Before you know how to protect yourself from fraud, you should know what to expect. Here are some common ways fraudsters can take advantage of your money:
- application fraud: when a stolen or fabricated ID is used to open a new financial account (often a credit account - credit card)
- account takeover fraud: fraudsters gain access to your current bank account login information and use it to make purchases, withdraw money, or extract valuable personal information
- credit card fraud: fraudsters get access to your card payment information, like card number and CVV (the same also applies to debit card fraud).
There are endless ways criminals can get access to your personal and financial information these days. You cannot know all of them as criminals are creative and invent new ways real fast. However, knowing some common ways your financial information can be stolen will help you prevent fraud. Here are some of the common fraud methods:
- Phishing: when fraudsters try to trick people into giving them personal or financial information using a scam email, text (smishing), phone call (vishing), or website (pharming).
- Skimming: when fraudsters get a credit or debit card information by taking a picture of it. Today there are skimming technologies that can be installed anywhere you swipe your cards - stores, gas stations, ATMs, etc.

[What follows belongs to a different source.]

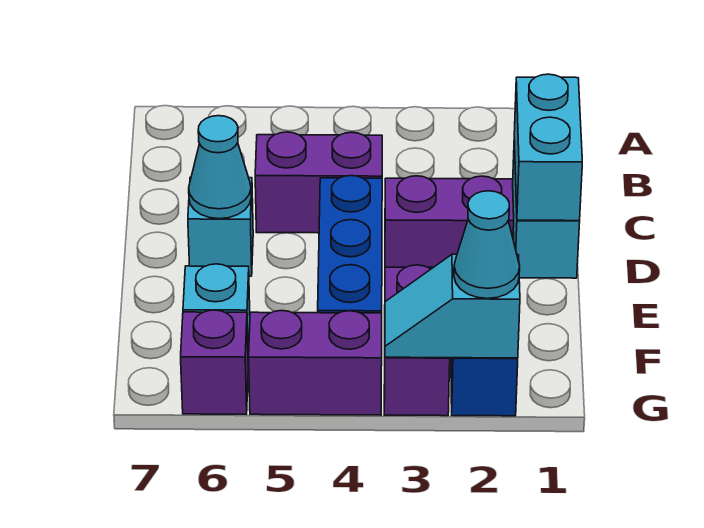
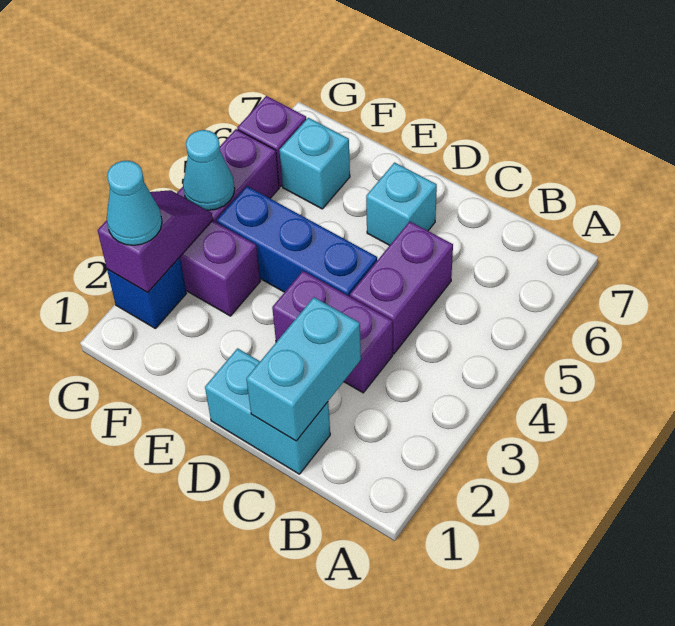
cyan 1x2 brick [514,74,582,221] -> cyan 1x2 brick turned to [246,297,361,441]
purple 1x2 brick [385,176,514,267] -> purple 1x2 brick turned to [272,271,393,393]
cyan 1x1 cone [189,116,251,219] -> cyan 1x1 cone moved to [183,130,235,210]
cyan 1x2 slope [385,254,520,358] -> purple 1x2 slope [97,190,213,292]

Now, as you know a bit more about the methods criminals use to steal your personal information, you can protect yourself and your money from fraud. Here's what you can do:
- Make your personal data harder for criminals to find: the best password is a long password with various lowercase and uppercase letters, numbers, and symbols. Such passwords are harder to crack. Never use the same password for two or more accounts, and make sure you update your passwords from time to time. Another thing to keep in mind is that you should never ever send your card numbers, passwords, or SSN over email. If you use websites, make sure those webpages are official and secure (look for "https" and the lock icon next to the URL in your browser address bar).

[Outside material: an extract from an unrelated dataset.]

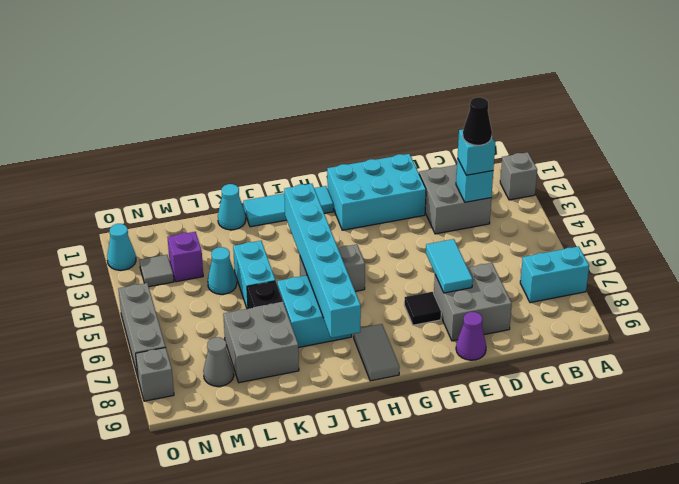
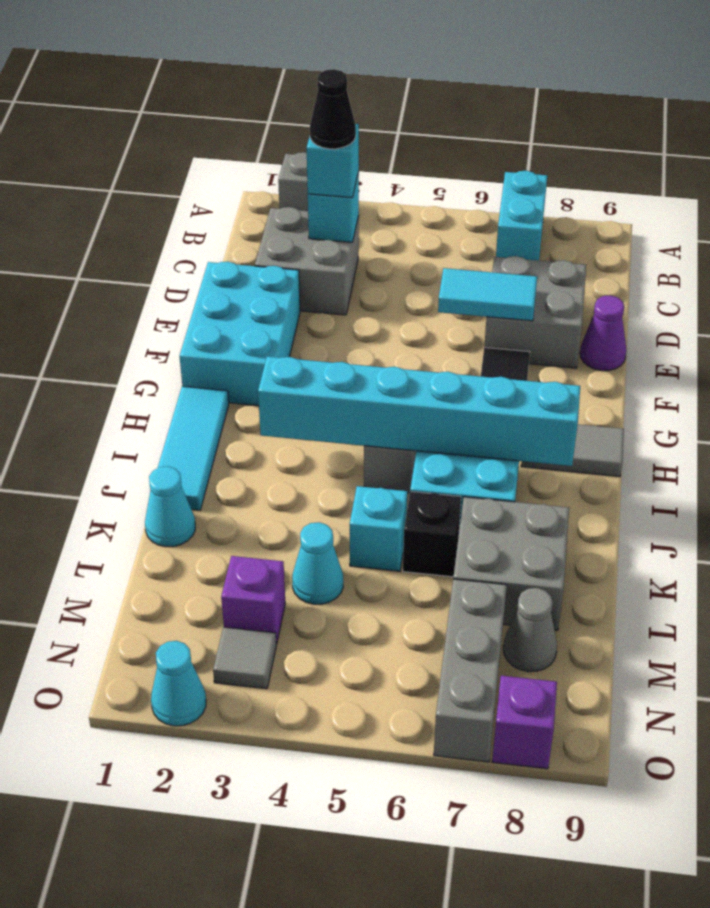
cyan 1x2 brick [233,241,275,309] -> cyan 1x1 brick [350,486,407,571]
grey 1x3 brick [118,283,166,376] -> grey 1x3 brick turned to [434,579,507,762]
grey 1x1 brick [136,348,174,401] -> purple 1x1 brick [492,676,557,769]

- Regularly monitor your accounts: never toss away bank statements without carefully reviewing them. Regularly check your online bank accounts' transaction records to look for charges you do not recognize or didn't incur. At least once a year, request request a copy of your three credit reports (TransUnion, Equifax, Experian) and check for accounts, credit denials or loan documents you do not recognize. You can always freeze your credit reports to prevent fraudsters from opening new credit accounts in your name. Just keep in mind that you will have to lift the freeze every time you apply for a credit card or loan yourself. Many banks offer an option of online or text alerts in online account, turn them on to get alerted of any activity in your account.
- Protect your devices: try to minimize usage of public Wi-Fi and never use it to log into your bank account or send financial information. Use your mobile data instead of public Wi-Fi. Never forget to log out of your accounts as soon as you're finished. When you simply close an app or browser window, you are not logged out in most cases. Just click "log out" to make it harder for hackers to access your account. Plus, always keep your smartphone and tablet's software updated and keep any spyware and monitoring services up to date on your laptop and desktop computer.
While there is no way to completely protect yourself from fraud, there are ways to add extra layers of protection. Make an extra effort to protect yourself from fraud and it will pay off.